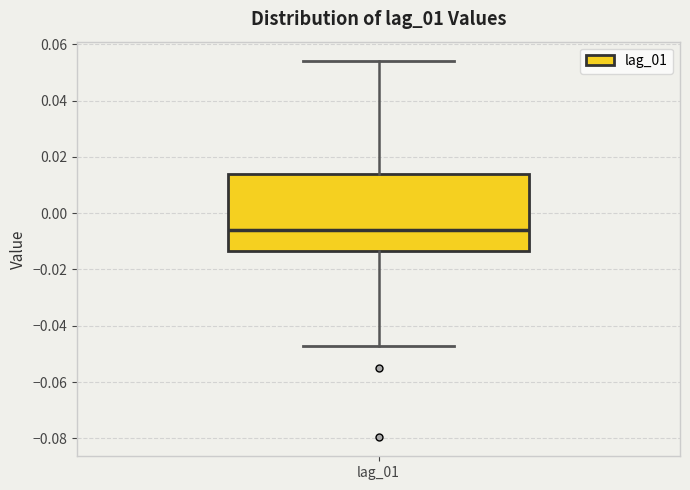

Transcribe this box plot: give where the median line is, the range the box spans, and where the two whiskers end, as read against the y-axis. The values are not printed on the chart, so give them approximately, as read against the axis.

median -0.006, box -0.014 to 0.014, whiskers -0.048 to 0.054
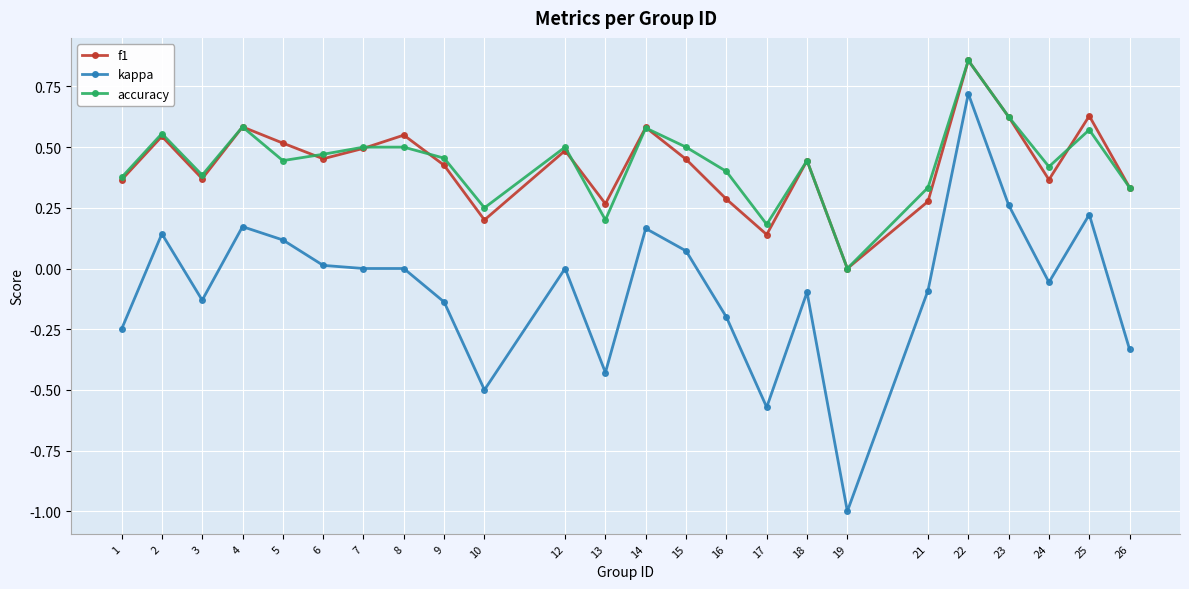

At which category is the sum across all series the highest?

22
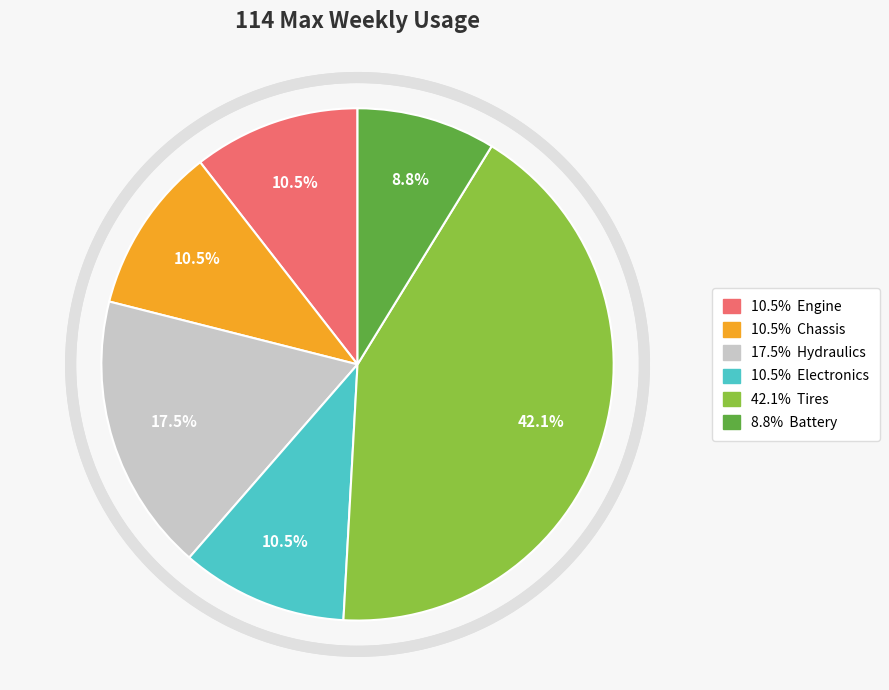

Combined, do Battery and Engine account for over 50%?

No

• Work item: Convert every line of the data above into a JSON list of strings, one string per line, skipping blank lines and leaving the pictures out.

• Result for this task:
[
  "Transcribe this box plot: give where the median line is, the range the box spans, and where the two whiskers end, as read against the y-axis. The values are not printed on the chart, so give them approximately, as read against the axis.",
  "median -0.006, box -0.014 to 0.014, whiskers -0.048 to 0.054",
  "At which category is the sum across all series the highest?",
  "22",
  "Combined, do Battery and Engine account for over 50%?",
  "No"
]